┏━━

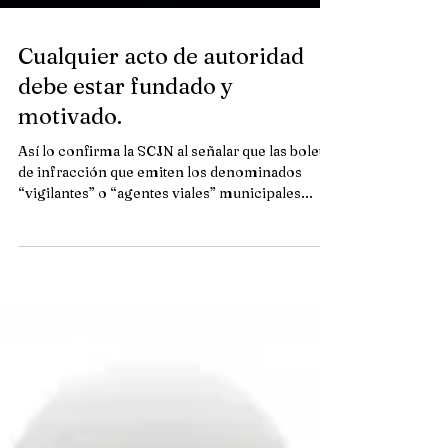
Cualquier acto de autoridad
debe estar fundado y
motivado.
Así lo confirma la SCJN al señalar que las boletas
de infracción que emiten los denominados
“vigilantes” o “agentes viales” municipales...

┗━━

EXERCISE REQUIREMENTS
Where a picture appears, omit it, and otherwise retype the material exactly.

TASK RESULT
Cualquier acto de autoridad
debe estar fundado y
motivado.
Así lo confirma la SCJN al señalar que las boletas
de infracción que emiten los denominados
“vigilantes” o “agentes viales” municipales...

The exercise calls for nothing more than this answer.